From 894a590f0fa365663b872e51b26920feba5f1659 Mon Sep 17 00:00:00 2001
From: Samuel Colvin <s@muelcolvin.com>
Date: Thu, 13 Mar 2025 13:33:15 +0000
Subject: [PATCH 25/25] fix tests

---
 pydantic_graph/pydantic_graph/persistence/file.py   | 8 ++++----
 pydantic_graph/pydantic_graph/persistence/in_mem.py | 8 ++++----
 2 files changed, 8 insertions(+), 8 deletions(-)

diff --git a/pydantic_graph/pydantic_graph/persistence/file.py b/pydantic_graph/pydantic_graph/persistence/file.py
index 51d001c5bc..8ecf1ac116 100644
--- a/pydantic_graph/pydantic_graph/persistence/file.py
+++ b/pydantic_graph/pydantic_graph/persistence/file.py
@@ -101,13 +101,13 @@ async def load_next(self) -> NodeSnapshot[StateT, RunEndT] | None:
                 await self._save(snapshots)

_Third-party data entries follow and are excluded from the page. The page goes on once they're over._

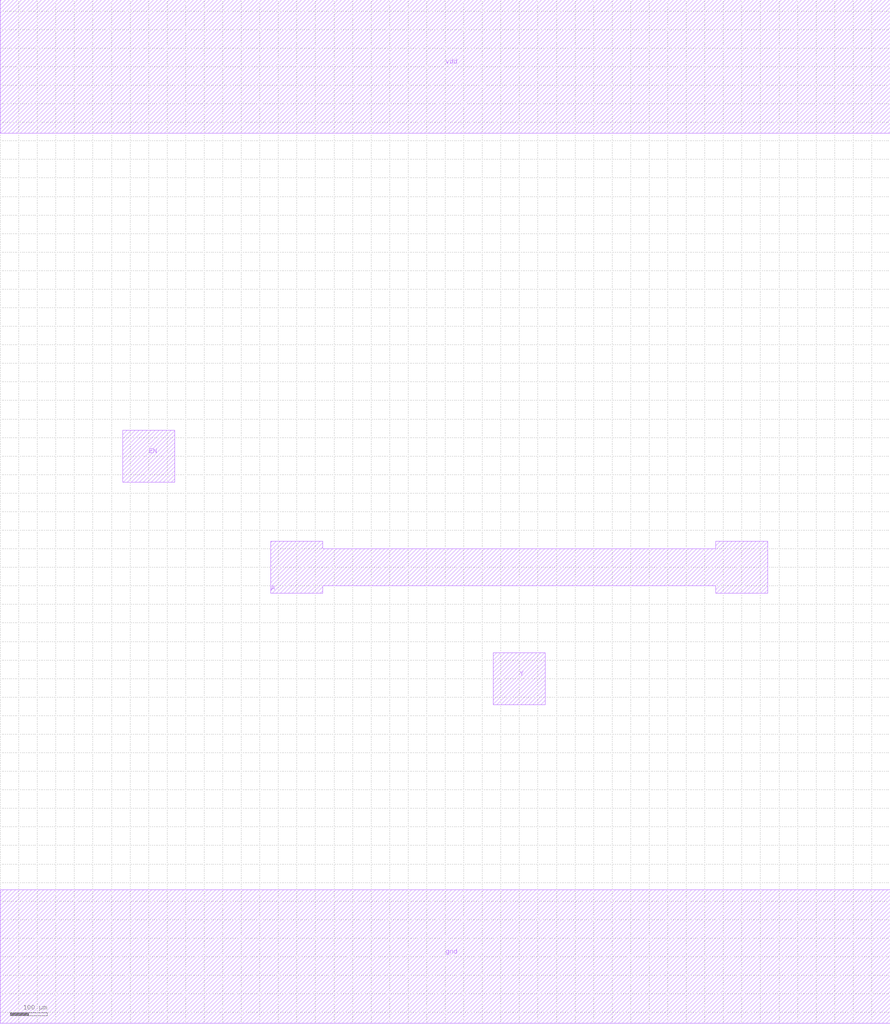
<source format=lef>
MACRO TBUFX2
 CLASS CORE ;
 ORIGIN 0 0 ;
 FOREIGN TBUFX2 0 0 ;
 SITE CORE ;
 SYMMETRY X Y R90 ;
  PIN vdd
   DIRECTION INOUT ;
   USE SIGNAL ;
   SHAPE ABUTMENT ;
    PORT
     CLASS CORE ;
       LAYER metal2 ;
        RECT 0.00000000 2220.00000000 2400.00000000 2580.00000000 ;
    END
  END vdd

  PIN gnd
   DIRECTION INOUT ;
   USE SIGNAL ;
   SHAPE ABUTMENT ;
    PORT
     CLASS CORE ;
       LAYER metal2 ;
        RECT 0.00000000 -180.00000000 2400.00000000 180.00000000 ;
    END
  END gnd

  PIN EN
   DIRECTION INOUT ;
   USE SIGNAL ;
   SHAPE ABUTMENT ;
    PORT
     CLASS CORE ;
       LAYER metal2 ;
        RECT 330.00000000 1280.00000000 470.00000000 1420.00000000 ;
    END
  END EN

  PIN A
   DIRECTION INOUT ;
   USE SIGNAL ;
   SHAPE ABUTMENT ;
    PORT
     CLASS CORE ;
       LAYER metal2 ;
        POLYGON 730.00000000 980.00000000 730.00000000 1120.00000000 870.00000000 1120.00000000 870.00000000 1100.00000000 1930.00000000 1100.00000000 1930.00000000 1120.00000000 2070.00000000 1120.00000000 2070.00000000 980.00000000 1930.00000000 980.00000000 1930.00000000 1000.00000000 870.00000000 1000.00000000 870.00000000 980.00000000 ;
    END
  END A

  PIN Y
   DIRECTION INOUT ;
   USE SIGNAL ;
   SHAPE ABUTMENT ;
    PORT
     CLASS CORE ;
       LAYER metal2 ;
        RECT 1330.00000000 680.00000000 1470.00000000 820.00000000 ;
    END
  END Y


END TBUFX2

</source>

                 return snapshot
 
-    def _set_types(self, state_type: type[StateT], run_end_type: type[RunEndT]) -> None:
-        self._snapshots_type_adapter = build_snapshot_list_type_adapter(state_type, run_end_type)
-
-    def _should_set_types(self) -> bool:
+    def should_set_types(self) -> bool:
         """Whether types need to be set."""
         return self._snapshots_type_adapter is None
 
+    def set_types(self, state_type: type[StateT], run_end_type: type[RunEndT]) -> None:
+        self._snapshots_type_adapter = build_snapshot_list_type_adapter(state_type, run_end_type)
+
     async def load_all(self) -> list[Snapshot[StateT, RunEndT]]:
         return await _graph_utils.run_in_executor(self._load_sync)
 
diff --git a/pydantic_graph/pydantic_graph/persistence/in_mem.py b/pydantic_graph/pydantic_graph/persistence/in_mem.py
index 980594c633..9118e087d2 100644
--- a/pydantic_graph/pydantic_graph/persistence/in_mem.py
+++ b/pydantic_graph/pydantic_graph/persistence/in_mem.py
@@ -148,12 +148,12 @@ async def load_next(self) -> NodeSnapshot[StateT, RunEndT] | None:
     async def load_all(self) -> list[Snapshot[StateT, RunEndT]]:
         return self.history
 
-    def _set_types(self, state_type: type[StateT], run_end_type: type[RunEndT]) -> None:
-        self._snapshots_type_adapter = build_snapshot_list_type_adapter(state_type, run_end_type)
-
-    def _should_set_types(self) -> bool:
+    def should_set_types(self) -> bool:
         return self._snapshots_type_adapter is None
 
+    def set_types(self, state_type: type[StateT], run_end_type: type[RunEndT]) -> None:
+        self._snapshots_type_adapter = build_snapshot_list_type_adapter(state_type, run_end_type)
+
     def dump_json(self, *, indent: int | None = None) -> bytes:
         """Dump the history to JSON bytes."""
         assert self._snapshots_type_adapter is not None, 'type adapter must be set to use `dump_json`'